June 4, 2020
By: Hanson Feng
Last week, I received my third CERB payment in my bank account (hooray!). The next mission was deciding on where this money should go; so the next day, I set up a pre-authorized debit (PAD) to a smaller credit union that offers higher rates on investments. Two thousand dollars in cash to be transferred from my primary chequing to my “hidden” savings in three to five business days. A day after my transfer posted, I logged in to perform my daily check to make sure no unauthorized transactions appeared, send an e-transfer, and make sure the rest of my money is still there. But when I did this, my account was in the negative – I forgot to transfer the $2000 from my savings to my chequing in preparation for the PAD. No big deal I thought, as I transferred it over and everything was solved; Or so I thought. A day later an overdraft fee and interest payment were automatically deducted (for clarification, I’m a minor and shouldn’t be over-drafting on my account).
This clearly is no accident even though, to my understanding no minor’s account should never go into the negatives. Let’s be clear, my overdraft fee was minuscule compared to the average overdraft fee of $33 (source: bank rate). But banks have many tricks up their sleeves in order to milk bank fees out of their clients.
I The average Canadian pays $220 each year in bank fees
In the beginning, I mentioned that we’ve all experienced some sort of close to zero instance in our chequing accounts. Say today you’re going to the mall and doing a quick grocery run for your mom; your opening balance that day is $45.00 and you spend $40.00 on a sweater, then receive a $50.00 transfer from your mom for groceries, then spend $35.00 on groceries. Banks in some instances will reorder the transactions so instead of your account never going into the negative, they’ll change the order, so the system thinks you spend $75 (going negative by $30) then you receive a $50 transfer after your account went negative.

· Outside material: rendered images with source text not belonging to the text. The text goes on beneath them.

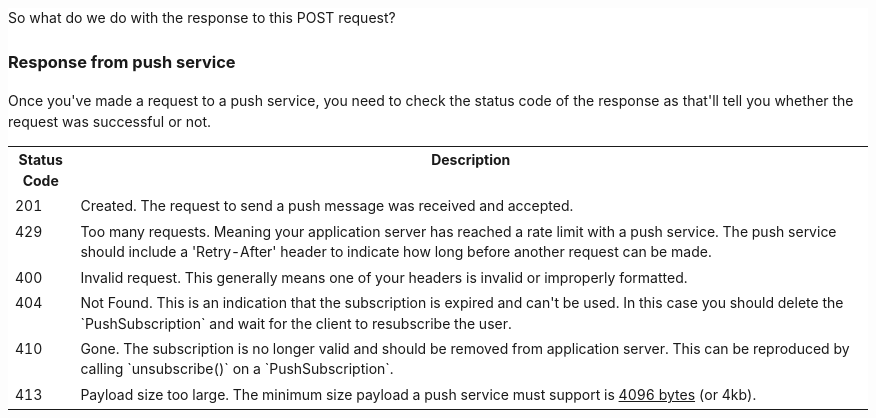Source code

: So what do we do with the response to this POST request?

### Response from push service

Once you've made a request to a push service, you need to check the status code
of the response as that'll tell you whether the request was successful
or not.

<table>
  <tr>
    <th>Status Code</th>
    <th>Description</th>
  </tr>
  <tr>
    <td>201</td>
    <td>Created. The request to send a push message was received and accepted.
    </td>
  </tr>
  <tr>
    <td>429</td>
    <td>Too many requests. Meaning your application server has reached a rate
    limit with a push service. The push service should include a 'Retry-After'
    header to indicate how long before another request can be made.</td>
  </tr>
  <tr>
    <td>400</td>
    <td>Invalid request. This generally means one of your headers is invalid
    or improperly formatted.</td>
  </tr>
  <tr>
    <td>404</td>
    <td>Not Found. This is an indication that the subscription is expired
    and can't be used. In this case you should delete the `PushSubscription`
    and wait for the client to resubscribe the user.</td>
  </tr>
  <tr>
    <td>410</td>
    <td>Gone. The subscription is no longer valid and should be removed
    from application server. This can be reproduced by calling
    `unsubscribe()` on a `PushSubscription`.</td>
  </tr>
  <tr>
    <td>413</td>
    <td>Payload size too large. The minimum size payload a push service must
    support is <a
href="https://tools.ietf.org/html/draft-ietf-webpush-protocol-10#section-7.2">4096 bytes</a>
(or 4kb).</td>
  </tr>
</table>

Now you’re out $35 on an overdraft charge, in some instances you could also be charged an NSF fee of around $45, and a few bucks on the ~20% interest rate applied onto the $30 overdraft.
Let’s get some facts straight; transaction reordering is 100% legal, NSF fees can damage your credit history for up to 6 years, and if NSF fees are consistently being recorded on cheque payments you can be criminally charged for fraud. This isn’t just about losing money.
I My life motto will always be: if you don’t ask, you don’t get.
Call me a “Karen” if you want, but picking up the phone with your bank (or any company for that matter) when you’ve been clearly violated from a moral and ethical perspective will, in most instances, change the conclusion of the matter. Assuming you’re in good standing with the bank and not rude on the phone, most banks will reverse the fees.
Be clear, assertive, and nice; mention what occurred (give the specific fee that was charged and the date it was charged) and ask “Can you do anything for me? Like refunding the service fee in full?”. If you’re met with a sub-par resolution, email your banking relationship manager and see what they can do for you. This is how I’ve gotten fees refunded to me.